Rather than compete with the traditional attendants, UNICEF has started incorporating them into the camp clinics, offering them training and jobs as assistants and cleaners. They get incentives for persuading pregnant women to attend the clinics, and when those clients come back home with healthy babies, the attendants can maintain their status as trusted figures in society.
The midwives need all the help they can get. Dauda loves her work, but the conditions are hard. In the Ngala clinic, Dauda sees up to 50 pregnant women a day and is constantly on call for deliveries. There is nothing better than bringing a baby into the world, she says, but there is little worse than suturing a woman at night by the light of her cell phone because the clinic has no electricity.
The Nigerian Ministry of Health says it is committed to improving conditions for pregnant women in the northeast and in the country in general, but the need is great and resources limited in a country that already has one of the world’s worst health-worker-to-population ratios. Nigeria has only 20 doctors, nurses and midwives per 10,000 inhabitants, fewer than the 23 the WHO says is necessary to ensure “skilled care at birth to significant numbers of pregnant women.” UNICEF plans to train 5,000 midwives for deployment countrywide, but to Ironside, “it sometimes feels like a drop in the bucket.
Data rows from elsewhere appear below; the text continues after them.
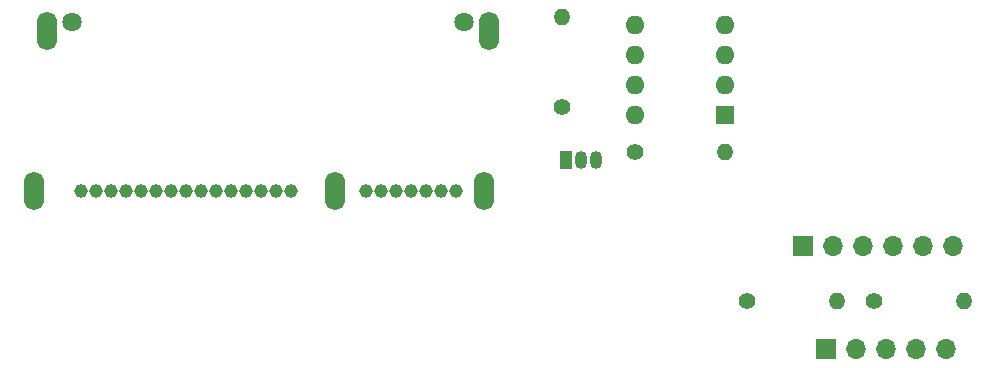
<source format=gts>
%TF.GenerationSoftware,KiCad,Pcbnew,7.0.8*%
%TF.CreationDate,2023-10-16T22:13:19+02:00*%
%TF.ProjectId,sata_caddy,73617461-5f63-4616-9464-792e6b696361,rev?*%
%TF.SameCoordinates,Original*%
%TF.FileFunction,Soldermask,Top*%
%TF.FilePolarity,Negative*%
%FSLAX46Y46*%
G04 Gerber Fmt 4.6, Leading zero omitted, Abs format (unit mm)*
G04 Created by KiCad (PCBNEW 7.0.8) date 2023-10-16 22:13:19*
%MOMM*%
%LPD*%
G01*
G04 APERTURE LIST*
%ADD10C,1.400000*%
%ADD11O,1.400000X1.400000*%
%ADD12R,1.700000X1.700000*%
%ADD13O,1.700000X1.700000*%
%ADD14R,1.050000X1.500000*%
%ADD15O,1.050000X1.500000*%
%ADD16R,1.600000X1.600000*%
%ADD17O,1.600000X1.600000*%
%ADD18C,1.152400*%
%ADD19O,1.697400X3.242400*%
%ADD20C,1.630000*%
G04 APERTURE END LIST*
D10*
%TO.C,R4*%
X68400000Y-43200000D03*
D11*
X76020000Y-43200000D03*
%TD*%
D12*
%TO.C,J1*%
X82650000Y-51175000D03*
D13*
X85190000Y-51175000D03*
X87730000Y-51175000D03*
X90270000Y-51175000D03*
X92810000Y-51175000D03*
X95350000Y-51175000D03*
%TD*%
D12*
%TO.C,J4*%
X84620000Y-59900000D03*
D13*
X87160000Y-59900000D03*
X89700000Y-59900000D03*
X92240000Y-59900000D03*
X94780000Y-59900000D03*
%TD*%
D10*
%TO.C,R1*%
X62200000Y-39420000D03*
D11*
X62200000Y-31800000D03*
%TD*%
D14*
%TO.C,Q1*%
X62560000Y-43900000D03*
D15*
X63830000Y-43900000D03*
X65100000Y-43900000D03*
%TD*%
D10*
%TO.C,R2*%
X88680000Y-55800000D03*
D11*
X96300000Y-55800000D03*
%TD*%
D10*
%TO.C,R3*%
X77890000Y-55800000D03*
D11*
X85510000Y-55800000D03*
%TD*%
D16*
%TO.C,U1*%
X76000000Y-40100000D03*
D17*
X76000000Y-37560000D03*
X76000000Y-35020000D03*
X76000000Y-32480000D03*
X68380000Y-32480000D03*
X68380000Y-35020000D03*
X68380000Y-37560000D03*
X68380000Y-40100000D03*
%TD*%
D18*
%TO.C,J3*%
X39270000Y-46500000D03*
X38000000Y-46500000D03*
X36730000Y-46500000D03*
X35460000Y-46500000D03*
X34190000Y-46500000D03*
X32920000Y-46500000D03*
X31650000Y-46500000D03*
X30380000Y-46500000D03*
X29110000Y-46500000D03*
X27840000Y-46500000D03*
X26570000Y-46500000D03*
X25300000Y-46500000D03*
X24030000Y-46500000D03*
X22760000Y-46500000D03*
X21490000Y-46500000D03*
X53240000Y-46500000D03*
X51970000Y-46500000D03*
X50700000Y-46500000D03*
X49430000Y-46500000D03*
X48160000Y-46500000D03*
X46890000Y-46500000D03*
X45620000Y-46500000D03*
D19*
X17515000Y-46500000D03*
X43045000Y-46500000D03*
X55615000Y-46500000D03*
%TD*%
D20*
%TO.C,J2*%
X20770000Y-32200000D03*
X53960000Y-32200000D03*
D19*
X18655000Y-32975000D03*
X56075000Y-32975000D03*
%TD*%
M02*

</source>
We have such a massive gap in terms of the availability of medical services generally; what it really means is that there needs to be much more government investment in health care and training in the northeast, once security is re-established.”
Alas, Boko Haram is still an ever present threat to the region. On March 1, 2018, two humanitarian workers and one UNICEF doctor were among 11 people killed in an attack by insurgents in the nearby town of Rann. A nurse and two Red Cross midwives were taken hostage. When the ransom wasn’t paid, they executed one of the midwives on Sept. 17 and another a month later. On Dec. 6, Boko Haram struck again, burning down UNICEF’s clinic in Rann. The agency has condemned the attacks and called for the protection of all humanitarian workers.
Though they shared the same -WhatsApp group, Dauda didn’t know either of the executed midwives personally. Yet despite her fears and the urging of her family, she says she won’t go anywhere. “If we are not here, what will happen to all the pregnancies? What will happen to the babies? Without our help, it will be even worse than Boko Haram.”
Correction, Feb. 7
The original version of this story misstated Dr. Saidu Hassan’s title. He is a Health Specialist with UNICEF in the Maiduguri Field Office, not an ob-gyn for UNICEF’s Maternal and Newborn Health program. It also misstated the name of a midwife seen in the final photograph. The midwife’s name is Gloria Eshiaze Gabor, not Stella Aneto.